Walter stared hard at me with an impressive ferocity. It was his best game face from the Tiger Stadium days and I had to admit it was an intimidating sight. “So here’s th
e deal,” he said. “I’ve kept the letter tight.”
“Tight?” I asked.
“Just me and a couple of my guys. I haven’t given it to Joey Francis.”
“You’re kidding me? You and a couple of NOPD blues are sitting on a letter from a guy who is scaring the crap out of the convention? And, more importantly, is hurting my chances to elect my candidate?”
Paul smiled. “Glad you got your priorities straight.” He held up a coffee cup in salute. “Walter doesn’t trust the FBI, and Walter, well”—he hesitated and looked over at Walter, who nodded—“Walter is like us. He has some dreams.”
“Dreams?” I said.
“Needs,” Walter said.
The two of them were looking at each other and smiling. “Oh my God, you want to be the hero and bust this thing, right? That’s why you haven’t turned over the letter. You want this to be the Walter Robinson show?”
“Well, I—” Walter said.
“Exactly,” Paul said.
“Good God. Isn’t that illegal?” I asked.
“You remember that black stripper who got sliced and diced and used as crab bait?” Walter asked, leaning toward me.
“That was a movie, right?”
“Exactly!” Walter shouted. “That was my case.
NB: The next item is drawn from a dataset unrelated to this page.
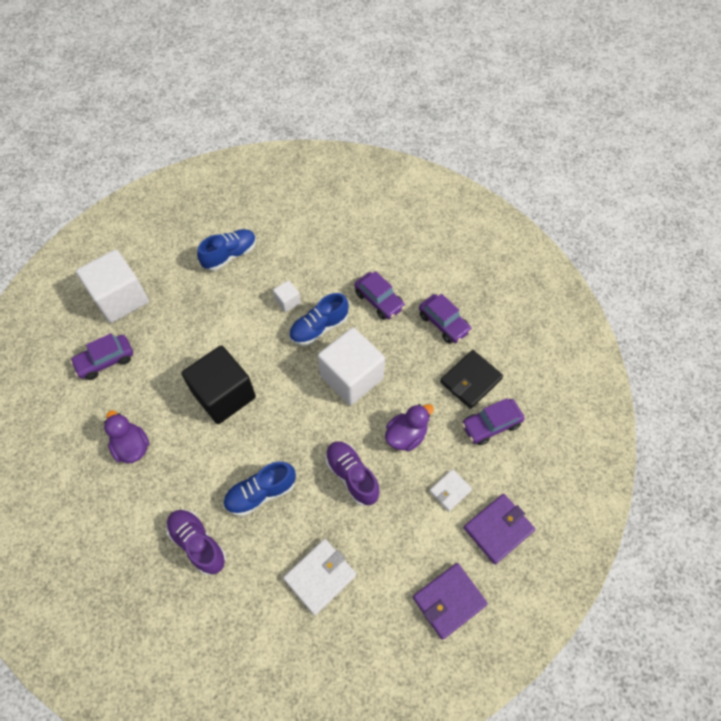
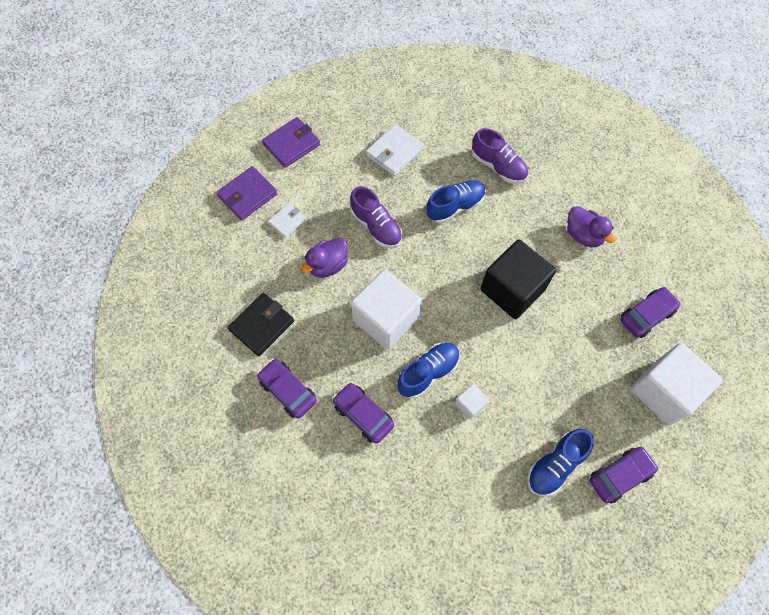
camera: 175 degrees right, 5 degrees up
(491, 425) = (245, 282): purple car -> purple car (619, 476)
But the FBI took it over as a federal investigation. Hate crime, like that made a difference. They got all the glory. I’m not letting that happen again.”
“What do you want?”
“I’ll tell you what I want. I want to be on ESPN.”
“ESPN?”
“You know how they always have guys who were the shit in college in the booth to talk trash about the game? I want to be one of those guys.”
“You don’t want to be on CNN or NBC? You’re a serious guy now, Walter. This thing breaks, you got some big-time respect coming.”
“CN fucking N? NBC? Are you out of your mind? Nobody in my world watches the news. We watch sports, man! What kind of people do you think we are? If I can break this thing, get some attention, I figure I can parlay this on ESPN. But I want you to help.” He leaned in close again. He liked to do that. “Can you promise me you’ll help?”